Exercise details —
Rewrite these rows, substituting "collection number" for every occurrence of "collector number" and leaving everything else unchanged.

─── Task input ───

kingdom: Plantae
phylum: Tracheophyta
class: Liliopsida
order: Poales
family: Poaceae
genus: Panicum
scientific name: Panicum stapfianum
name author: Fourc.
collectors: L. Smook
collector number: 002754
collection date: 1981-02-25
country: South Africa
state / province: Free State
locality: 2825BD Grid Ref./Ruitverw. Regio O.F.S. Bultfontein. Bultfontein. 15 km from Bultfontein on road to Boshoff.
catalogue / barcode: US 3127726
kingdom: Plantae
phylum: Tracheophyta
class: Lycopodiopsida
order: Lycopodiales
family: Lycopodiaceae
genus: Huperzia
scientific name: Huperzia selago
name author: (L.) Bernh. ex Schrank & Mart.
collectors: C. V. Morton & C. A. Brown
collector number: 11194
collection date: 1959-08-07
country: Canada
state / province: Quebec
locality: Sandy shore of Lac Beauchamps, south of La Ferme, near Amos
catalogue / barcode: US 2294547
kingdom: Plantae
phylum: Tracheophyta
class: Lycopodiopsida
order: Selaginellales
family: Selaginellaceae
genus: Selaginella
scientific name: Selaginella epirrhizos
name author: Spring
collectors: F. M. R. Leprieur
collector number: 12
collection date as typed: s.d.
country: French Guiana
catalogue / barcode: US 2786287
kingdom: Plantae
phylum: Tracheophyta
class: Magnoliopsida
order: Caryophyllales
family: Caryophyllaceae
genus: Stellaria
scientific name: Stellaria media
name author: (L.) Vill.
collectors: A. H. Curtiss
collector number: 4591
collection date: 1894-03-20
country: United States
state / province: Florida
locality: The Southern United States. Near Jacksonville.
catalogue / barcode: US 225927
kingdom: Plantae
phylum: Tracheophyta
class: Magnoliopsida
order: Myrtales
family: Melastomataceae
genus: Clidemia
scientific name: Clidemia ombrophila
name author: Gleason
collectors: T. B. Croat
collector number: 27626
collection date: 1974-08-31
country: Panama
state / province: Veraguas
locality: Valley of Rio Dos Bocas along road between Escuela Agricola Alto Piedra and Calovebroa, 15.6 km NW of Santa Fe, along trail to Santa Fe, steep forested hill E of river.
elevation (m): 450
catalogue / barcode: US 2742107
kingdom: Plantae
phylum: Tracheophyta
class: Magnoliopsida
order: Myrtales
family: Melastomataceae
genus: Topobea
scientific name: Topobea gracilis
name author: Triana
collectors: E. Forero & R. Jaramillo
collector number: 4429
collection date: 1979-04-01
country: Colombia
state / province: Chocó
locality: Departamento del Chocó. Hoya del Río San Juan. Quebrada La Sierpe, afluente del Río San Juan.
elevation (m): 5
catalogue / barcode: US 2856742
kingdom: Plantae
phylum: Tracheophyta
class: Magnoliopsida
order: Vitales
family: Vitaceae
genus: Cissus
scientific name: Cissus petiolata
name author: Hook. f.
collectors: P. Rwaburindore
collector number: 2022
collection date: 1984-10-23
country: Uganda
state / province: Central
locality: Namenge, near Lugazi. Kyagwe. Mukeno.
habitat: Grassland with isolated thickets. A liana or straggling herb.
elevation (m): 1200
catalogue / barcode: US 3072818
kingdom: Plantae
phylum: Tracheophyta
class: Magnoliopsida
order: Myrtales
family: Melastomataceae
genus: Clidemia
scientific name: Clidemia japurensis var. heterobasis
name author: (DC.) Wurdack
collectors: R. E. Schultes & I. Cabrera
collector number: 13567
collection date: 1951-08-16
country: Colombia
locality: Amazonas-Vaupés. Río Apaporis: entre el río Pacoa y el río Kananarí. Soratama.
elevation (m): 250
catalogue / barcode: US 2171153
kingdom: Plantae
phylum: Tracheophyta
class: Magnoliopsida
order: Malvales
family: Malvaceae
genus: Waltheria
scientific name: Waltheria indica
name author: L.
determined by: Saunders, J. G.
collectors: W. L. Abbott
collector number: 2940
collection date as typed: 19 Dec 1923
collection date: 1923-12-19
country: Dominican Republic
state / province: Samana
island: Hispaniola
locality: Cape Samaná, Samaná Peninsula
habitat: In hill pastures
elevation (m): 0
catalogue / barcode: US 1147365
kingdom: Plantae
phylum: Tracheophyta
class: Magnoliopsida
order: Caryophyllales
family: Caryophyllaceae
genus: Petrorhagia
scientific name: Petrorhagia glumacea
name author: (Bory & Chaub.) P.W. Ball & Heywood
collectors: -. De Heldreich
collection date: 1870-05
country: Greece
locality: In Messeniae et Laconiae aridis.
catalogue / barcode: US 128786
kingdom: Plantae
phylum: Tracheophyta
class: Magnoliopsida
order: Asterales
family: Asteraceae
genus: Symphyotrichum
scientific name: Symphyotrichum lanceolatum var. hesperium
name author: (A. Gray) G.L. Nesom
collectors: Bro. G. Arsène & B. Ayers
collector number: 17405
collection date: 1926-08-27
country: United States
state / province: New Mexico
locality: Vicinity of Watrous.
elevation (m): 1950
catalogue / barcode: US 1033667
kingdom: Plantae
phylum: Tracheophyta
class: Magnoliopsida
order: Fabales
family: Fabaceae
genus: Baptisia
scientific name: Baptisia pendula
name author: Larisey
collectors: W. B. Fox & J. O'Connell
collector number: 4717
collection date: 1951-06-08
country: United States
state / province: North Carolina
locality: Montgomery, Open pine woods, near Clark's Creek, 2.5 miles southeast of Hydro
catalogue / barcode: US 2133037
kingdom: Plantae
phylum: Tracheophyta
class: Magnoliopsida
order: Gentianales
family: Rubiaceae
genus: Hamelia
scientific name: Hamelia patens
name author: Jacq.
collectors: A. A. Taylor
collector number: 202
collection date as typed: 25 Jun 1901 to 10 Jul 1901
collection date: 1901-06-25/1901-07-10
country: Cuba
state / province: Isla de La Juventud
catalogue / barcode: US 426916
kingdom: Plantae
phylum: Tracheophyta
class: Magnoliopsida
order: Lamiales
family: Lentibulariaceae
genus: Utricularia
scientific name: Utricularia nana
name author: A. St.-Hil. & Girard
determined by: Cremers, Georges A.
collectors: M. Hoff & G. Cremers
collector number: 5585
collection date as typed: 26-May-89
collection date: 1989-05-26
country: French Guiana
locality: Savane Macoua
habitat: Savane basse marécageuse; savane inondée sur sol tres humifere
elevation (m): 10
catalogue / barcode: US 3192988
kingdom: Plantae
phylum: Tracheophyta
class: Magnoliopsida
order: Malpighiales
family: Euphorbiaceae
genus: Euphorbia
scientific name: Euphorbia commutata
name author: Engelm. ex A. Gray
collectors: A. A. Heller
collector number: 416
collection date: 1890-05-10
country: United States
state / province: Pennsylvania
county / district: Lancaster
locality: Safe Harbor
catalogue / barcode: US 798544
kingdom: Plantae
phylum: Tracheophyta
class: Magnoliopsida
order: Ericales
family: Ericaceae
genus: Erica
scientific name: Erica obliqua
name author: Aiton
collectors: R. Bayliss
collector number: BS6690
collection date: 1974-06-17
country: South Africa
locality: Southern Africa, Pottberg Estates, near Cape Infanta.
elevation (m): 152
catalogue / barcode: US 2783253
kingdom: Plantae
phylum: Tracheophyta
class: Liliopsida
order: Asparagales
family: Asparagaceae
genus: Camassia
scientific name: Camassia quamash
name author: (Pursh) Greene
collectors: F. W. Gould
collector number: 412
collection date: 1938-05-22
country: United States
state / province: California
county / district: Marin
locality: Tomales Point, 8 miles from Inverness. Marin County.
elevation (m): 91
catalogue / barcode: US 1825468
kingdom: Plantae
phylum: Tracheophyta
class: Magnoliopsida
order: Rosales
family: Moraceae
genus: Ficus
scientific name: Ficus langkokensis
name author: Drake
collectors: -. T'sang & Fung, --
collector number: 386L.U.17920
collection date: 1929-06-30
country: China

───

Response for this exercise —
kingdom: Plantae
phylum: Tracheophyta
class: Liliopsida
order: Poales
family: Poaceae
genus: Panicum
scientific name: Panicum stapfianum
name author: Fourc.
collectors: L. Smook
collection number: 002754
collection date: 1981-02-25
country: South Africa
state / province: Free State
locality: 2825BD Grid Ref./Ruitverw. Regio O.F.S. Bultfontein. Bultfontein. 15 km from Bultfontein on road to Boshoff.
catalogue / barcode: US 3127726
kingdom: Plantae
phylum: Tracheophyta
class: Lycopodiopsida
order: Lycopodiales
family: Lycopodiaceae
genus: Huperzia
scientific name: Huperzia selago
name author: (L.) Bernh. ex Schrank & Mart.
collectors: C. V. Morton & C. A. Brown
collection number: 11194
collection date: 1959-08-07
country: Canada
state / province: Quebec
locality: Sandy shore of Lac Beauchamps, south of La Ferme, near Amos
catalogue / barcode: US 2294547
kingdom: Plantae
phylum: Tracheophyta
class: Lycopodiopsida
order: Selaginellales
family: Selaginellaceae
genus: Selaginella
scientific name: Selaginella epirrhizos
name author: Spring
collectors: F. M. R. Leprieur
collection number: 12
collection date as typed: s.d.
country: French Guiana
catalogue / barcode: US 2786287
kingdom: Plantae
phylum: Tracheophyta
class: Magnoliopsida
order: Caryophyllales
family: Caryophyllaceae
genus: Stellaria
scientific name: Stellaria media
name author: (L.) Vill.
collectors: A. H. Curtiss
collection number: 4591
collection date: 1894-03-20
country: United States
state / province: Florida
locality: The Southern United States. Near Jacksonville.
catalogue / barcode: US 225927
kingdom: Plantae
phylum: Tracheophyta
class: Magnoliopsida
order: Myrtales
family: Melastomataceae
genus: Clidemia
scientific name: Clidemia ombrophila
name author: Gleason
collectors: T. B. Croat
collection number: 27626
collection date: 1974-08-31
country: Panama
state / province: Veraguas
locality: Valley of Rio Dos Bocas along road between Escuela Agricola Alto Piedra and Calovebroa, 15.6 km NW of Santa Fe, along trail to Santa Fe, steep forested hill E of river.
elevation (m): 450
catalogue / barcode: US 2742107
kingdom: Plantae
phylum: Tracheophyta
class: Magnoliopsida
order: Myrtales
family: Melastomataceae
genus: Topobea
scientific name: Topobea gracilis
name author: Triana
collectors: E. Forero & R. Jaramillo
collection number: 4429
collection date: 1979-04-01
country: Colombia
state / province: Chocó
locality: Departamento del Chocó. Hoya del Río San Juan. Quebrada La Sierpe, afluente del Río San Juan.
elevation (m): 5
catalogue / barcode: US 2856742
kingdom: Plantae
phylum: Tracheophyta
class: Magnoliopsida
order: Vitales
family: Vitaceae
genus: Cissus
scientific name: Cissus petiolata
name author: Hook. f.
collectors: P. Rwaburindore
collection number: 2022
collection date: 1984-10-23
country: Uganda
state / province: Central
locality: Namenge, near Lugazi. Kyagwe. Mukeno.
habitat: Grassland with isolated thickets. A liana or straggling herb.
elevation (m): 1200
catalogue / barcode: US 3072818
kingdom: Plantae
phylum: Tracheophyta
class: Magnoliopsida
order: Myrtales
family: Melastomataceae
genus: Clidemia
scientific name: Clidemia japurensis var. heterobasis
name author: (DC.) Wurdack
collectors: R. E. Schultes & I. Cabrera
collection number: 13567
collection date: 1951-08-16
country: Colombia
locality: Amazonas-Vaupés. Río Apaporis: entre el río Pacoa y el río Kananarí. Soratama.
elevation (m): 250
catalogue / barcode: US 2171153
kingdom: Plantae
phylum: Tracheophyta
class: Magnoliopsida
order: Malvales
family: Malvaceae
genus: Waltheria
scientific name: Waltheria indica
name author: L.
determined by: Saunders, J. G.
collectors: W. L. Abbott
collection number: 2940
collection date as typed: 19 Dec 1923
collection date: 1923-12-19
country: Dominican Republic
state / province: Samana
island: Hispaniola
locality: Cape Samaná, Samaná Peninsula
habitat: In hill pastures
elevation (m): 0
catalogue / barcode: US 1147365
kingdom: Plantae
phylum: Tracheophyta
class: Magnoliopsida
order: Caryophyllales
family: Caryophyllaceae
genus: Petrorhagia
scientific name: Petrorhagia glumacea
name author: (Bory & Chaub.) P.W. Ball & Heywood
collectors: -. De Heldreich
collection date: 1870-05
country: Greece
locality: In Messeniae et Laconiae aridis.
catalogue / barcode: US 128786
kingdom: Plantae
phylum: Tracheophyta
class: Magnoliopsida
order: Asterales
family: Asteraceae
genus: Symphyotrichum
scientific name: Symphyotrichum lanceolatum var. hesperium
name author: (A. Gray) G.L. Nesom
collectors: Bro. G. Arsène & B. Ayers
collection number: 17405
collection date: 1926-08-27
country: United States
state / province: New Mexico
locality: Vicinity of Watrous.
elevation (m): 1950
catalogue / barcode: US 1033667
kingdom: Plantae
phylum: Tracheophyta
class: Magnoliopsida
order: Fabales
family: Fabaceae
genus: Baptisia
scientific name: Baptisia pendula
name author: Larisey
collectors: W. B. Fox & J. O'Connell
collection number: 4717
collection date: 1951-06-08
country: United States
state / province: North Carolina
locality: Montgomery, Open pine woods, near Clark's Creek, 2.5 miles southeast of Hydro
catalogue / barcode: US 2133037
kingdom: Plantae
phylum: Tracheophyta
class: Magnoliopsida
order: Gentianales
family: Rubiaceae
genus: Hamelia
scientific name: Hamelia patens
name author: Jacq.
collectors: A. A. Taylor
collection number: 202
collection date as typed: 25 Jun 1901 to 10 Jul 1901
collection date: 1901-06-25/1901-07-10
country: Cuba
state / province: Isla de La Juventud
catalogue / barcode: US 426916
kingdom: Plantae
phylum: Tracheophyta
class: Magnoliopsida
order: Lamiales
family: Lentibulariaceae
genus: Utricularia
scientific name: Utricularia nana
name author: A. St.-Hil. & Girard
determined by: Cremers, Georges A.
collectors: M. Hoff & G. Cremers
collection number: 5585
collection date as typed: 26-May-89
collection date: 1989-05-26
country: French Guiana
locality: Savane Macoua
habitat: Savane basse marécageuse; savane inondée sur sol tres humifere
elevation (m): 10
catalogue / barcode: US 3192988
kingdom: Plantae
phylum: Tracheophyta
class: Magnoliopsida
order: Malpighiales
family: Euphorbiaceae
genus: Euphorbia
scientific name: Euphorbia commutata
name author: Engelm. ex A. Gray
collectors: A. A. Heller
collection number: 416
collection date: 1890-05-10
country: United States
state / province: Pennsylvania
county / district: Lancaster
locality: Safe Harbor
catalogue / barcode: US 798544
kingdom: Plantae
phylum: Tracheophyta
class: Magnoliopsida
order: Ericales
family: Ericaceae
genus: Erica
scientific name: Erica obliqua
name author: Aiton
collectors: R. Bayliss
collection number: BS6690
collection date: 1974-06-17
country: South Africa
locality: Southern Africa, Pottberg Estates, near Cape Infanta.
elevation (m): 152
catalogue / barcode: US 2783253
kingdom: Plantae
phylum: Tracheophyta
class: Liliopsida
order: Asparagales
family: Asparagaceae
genus: Camassia
scientific name: Camassia quamash
name author: (Pursh) Greene
collectors: F. W. Gould
collection number: 412
collection date: 1938-05-22
country: United States
state / province: California
county / district: Marin
locality: Tomales Point, 8 miles from Inverness. Marin County.
elevation (m): 91
catalogue / barcode: US 1825468
kingdom: Plantae
phylum: Tracheophyta
class: Magnoliopsida
order: Rosales
family: Moraceae
genus: Ficus
scientific name: Ficus langkokensis
name author: Drake
collectors: -. T'sang & Fung, --
collection number: 386L.U.17920
collection date: 1929-06-30
country: China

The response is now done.